The rally, for many, was a funeral ceremony—for the creative school days of the past. One student proclaimed: “I resent the city leadership saying we should change our curriculum to meet these tests, which have lower standards. I resent that we should say to our history teacher, ‘No, we can’t do our civil rights project; no, we can’t do our New York City project; we have to spend hours memorizing dates and names and facts.’”

After an hour of protesting, the students marched for about 30 minutes through the clogged streets of Midtown to the building named for its inhabitant, McGraw- Hill, one of the most profitable manufacturers of testing-related products in the nation. The chants ranged from the goofy—"McGraw-Hill honey, you’re taking our school’s money"—to the slightly more astute—"Create, conceptualize, we don’t need to standardize.”

The words of George W. Bush on January 8, 2002, as he signed into law his No Child Left Behind Act, only strengthened my resolve: “We owe the children of America a good education. And today begins a new era.”

For our film crew, these last days of shooting were as chaotic psychologically as they were physically.

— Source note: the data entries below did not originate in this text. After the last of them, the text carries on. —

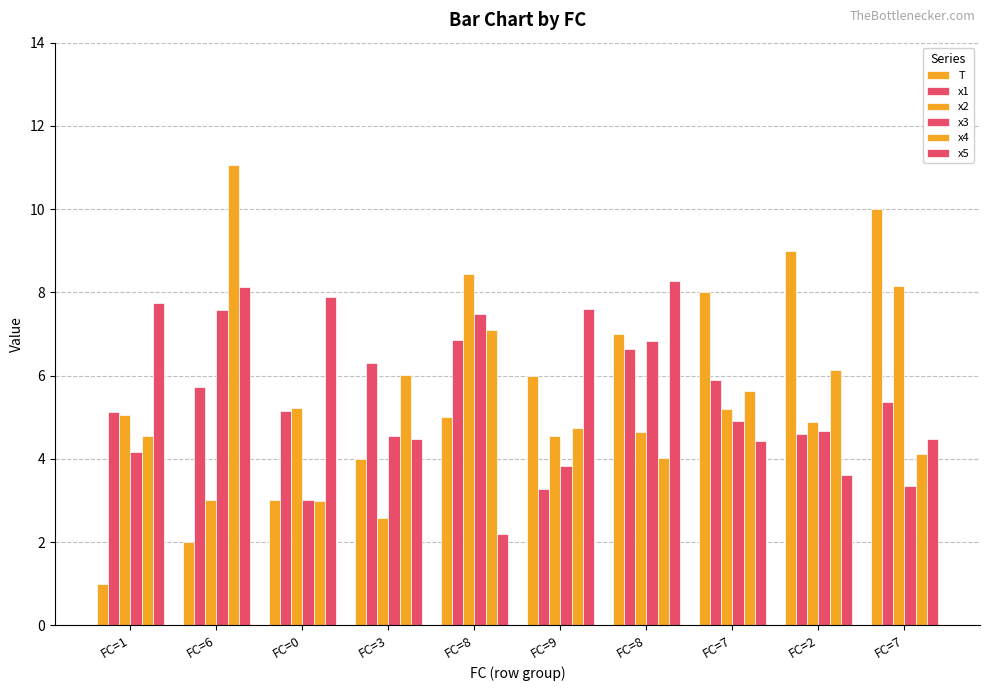

Reading left to right, list all the values displayed in this chart.

T: 1.0	2.0	3.0	4.0	5.0	6.0	7.0	8.0	9.0	10.0
x1: 5.1	5.7	5.1	6.3	6.9	3.3	6.6	5.9	4.6	5.4
x2: 5.1	3.0	5.2	2.6	8.5	4.5	4.7	5.2	4.9	8.1
x3: 4.2	7.6	3.0	4.5	7.5	3.8	6.8	4.9	4.7	3.3
x4: 4.5	11.1	3.0	6.0	7.1	4.7	4.0	5.6	6.1	4.1
x5: 7.8	8.1	7.9	4.5	2.2	7.6	8.3	4.4	3.6	4.5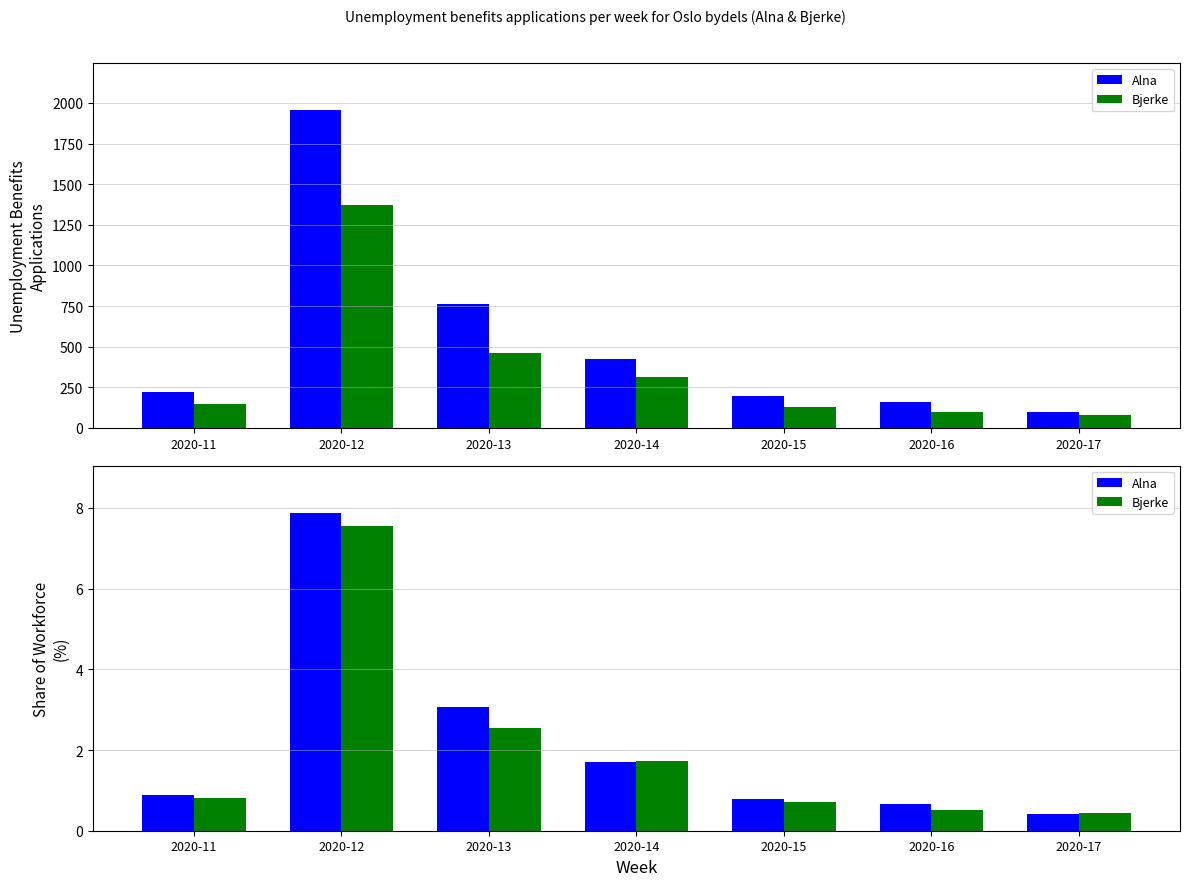

At 2020-13, list the series in order from smallest to largest.

Bjerke, Alna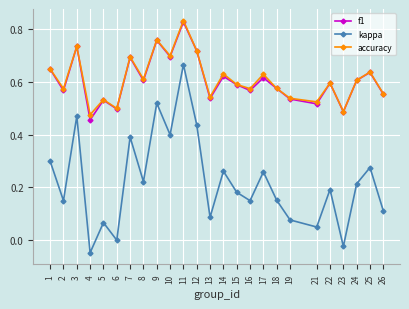

In f1, how many points are lower than both neighbors (excluding endpoints)?

9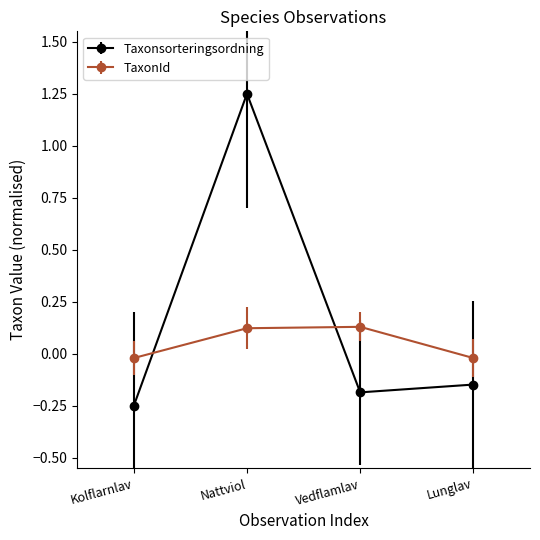

List the series in order of their overall mean, highest first.

Taxonsorteringsordning, TaxonId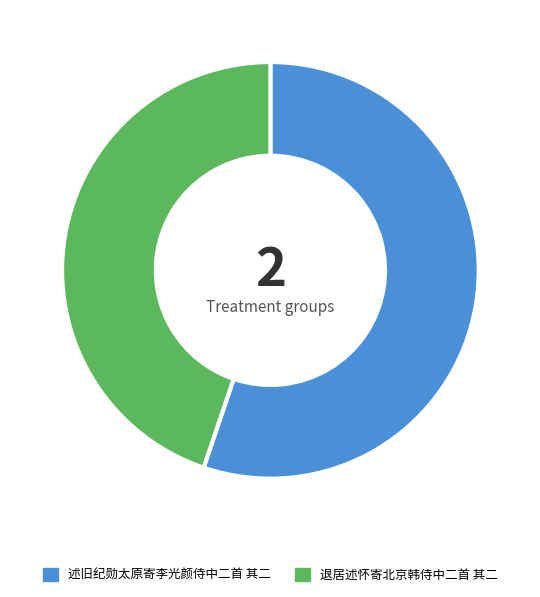

Rank the categories by value from highest to lowest.

述旧纪勋太原寄李光颜侍中二首 其二, 退居述怀寄北京韩侍中二首 其二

Although we’d had fun interviewing hundreds of subjects and, in some cases, getting thrown out of schools, we were left with no easy answer. One financial guru on Wall Street threw this monkey wrench into the works: “Obviously education must be standardized, or it wouldn’t be fair. If it was haphazard, it wouldn’t be fair. There must be some standard of some kind, and until some better standard is found, there should be standardized tests.”

But the many statements made on camera—by young and old, rich and poor—were far from standardized. One camp believes that education is messy and spontaneous by its very nature. Another proclaims that schooling without effective accountability is like running a corporation without financial records. Many simply asked questions: Can students truly learn and be measured at the same time? How can we assess a school’s success without turning it into a test- taking factory?

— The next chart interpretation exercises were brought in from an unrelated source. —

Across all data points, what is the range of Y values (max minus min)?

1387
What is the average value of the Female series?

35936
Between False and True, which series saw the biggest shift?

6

When we interviewed Jon Katzman, founder and CEO of the test-prep giant Princeton Review, he offered a viable solution: Redefine assessment from the students’ point of view. “Why don’t we just ask kids what’s good and what’s bad [about their schools]? Take those answers, and park them side by side with the academic scores.” It made sense: If schools can assess students, why shouldn’t students assess schools? Katzman put together an assessment form, which he said could be distributed to students across the state and then studied. He pitched the idea to the New York City Board of Education, but to no avail.

Amid the clamor, I couldn’t help but remember Emily, the student who’d written a Regents essay challenging the exam. “I want to learn, but they don’t think I do,” she’d said of the state’s education leaders. “I’d like to see everyone cut the borders in between classes. Instead of having science over here and art over here, I’d like everyone to see the importance in everything.”

One surprise encounter reminded the film crew that testing is not what’s really at issue here—the very nature of learning is. After conducting interviews at the Institute for Collaborative Education, another alternative school, we stumbled upon Carlos, the after-hours janitor. Walking us through empty classrooms draped with student projects on the walls, he confessed: “I fought to work up here on this floor. I have teenage kids of my own. If I could, I would have them come here. I don’t tell my boss that the kids are here till 7 or 8 at night, working on projects. He doesn’t want them here that late. At other schools, kids are there because they’re forced to be there. Here, kids are here because they want to be here. Here, we have to literally throw the kids out of the building.”